··· DATA IN THIS EXERCISE ···

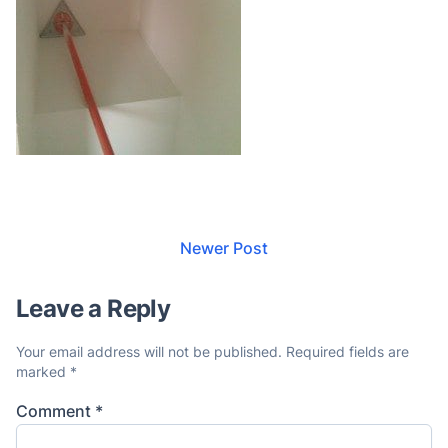
Newer Post
Leave a Reply
Your email address will not be published.
Required fields are
marked
*
Comment
*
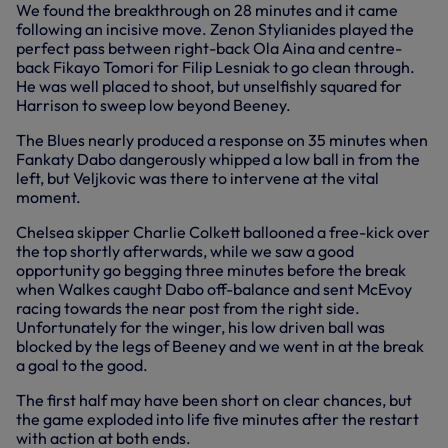
We found the breakthrough on 28 minutes and it came
following an incisive move. Zenon Stylianides played the
perfect pass between right-back Ola Aina and centre-
back Fikayo Tomori for Filip Lesniak to go clean through.
He was well placed to shoot, but unselfishly squared for
Harrison to sweep low beyond Beeney.
The Blues nearly produced a response on 35 minutes when
Fankaty Dabo dangerously whipped a low ball in from the
left, but Veljkovic was there to intervene at the vital
moment.
Chelsea skipper Charlie Colkett ballooned a free-kick over
the top shortly afterwards, while we saw a good
opportunity go begging three minutes before the break
when Walkes caught Dabo off-balance and sent McEvoy
racing towards the near post from the right side.
Unfortunately for the winger, his low driven ball was
blocked by the legs of Beeney and we went in at the break
a goal to the good.
The first half may have been short on clear chances, but
the game exploded into life five minutes after the restart
with action at both ends.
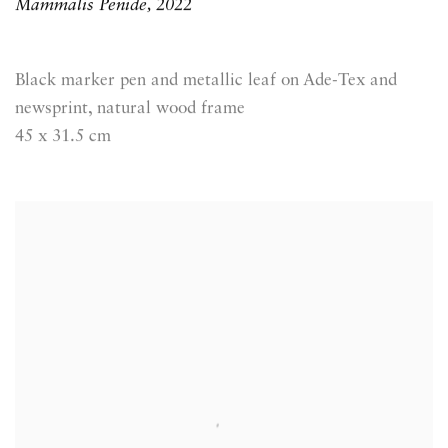
Mammalis Penide
,
2022
Black marker pen and metallic leaf on Ade-Tex and
newsprint, natural wood frame
45 x 31.5 cm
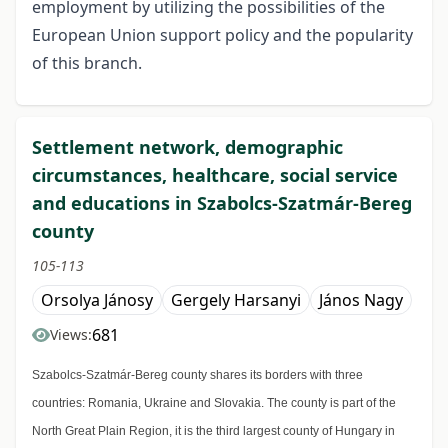
employment by utilizing the possibilities of the
European Union support policy and the popularity
of this branch.
Settlement network, demographic
circumstances, healthcare, social service
and educations in Szabolcs-Szatmár-Bereg
county
105-113
Orsolya Jánosy
Gergely Harsanyi
János Nagy
681
Views:
Szabolcs-Szatmár-Bereg county shares its borders with three
countries: Romania, Ukraine and Slovakia. The county is part of the
North Great Plain Region, it is the third largest county of Hungary in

···

■ **TASK ITEM**: Copy everything from the line containing "employment by utilizing" down to the end of the material, keeping each line unchanged.

■ **COMPLETED TASK**:
employment by utilizing the possibilities of the
European Union support policy and the popularity
of this branch.
Settlement network, demographic
circumstances, healthcare, social service
and educations in Szabolcs-Szatmár-Bereg
county
105-113
Orsolya Jánosy
Gergely Harsanyi
János Nagy
681
Views:
Szabolcs-Szatmár-Bereg county shares its borders with three
countries: Romania, Ukraine and Slovakia. The county is part of the
North Great Plain Region, it is the third largest county of Hungary in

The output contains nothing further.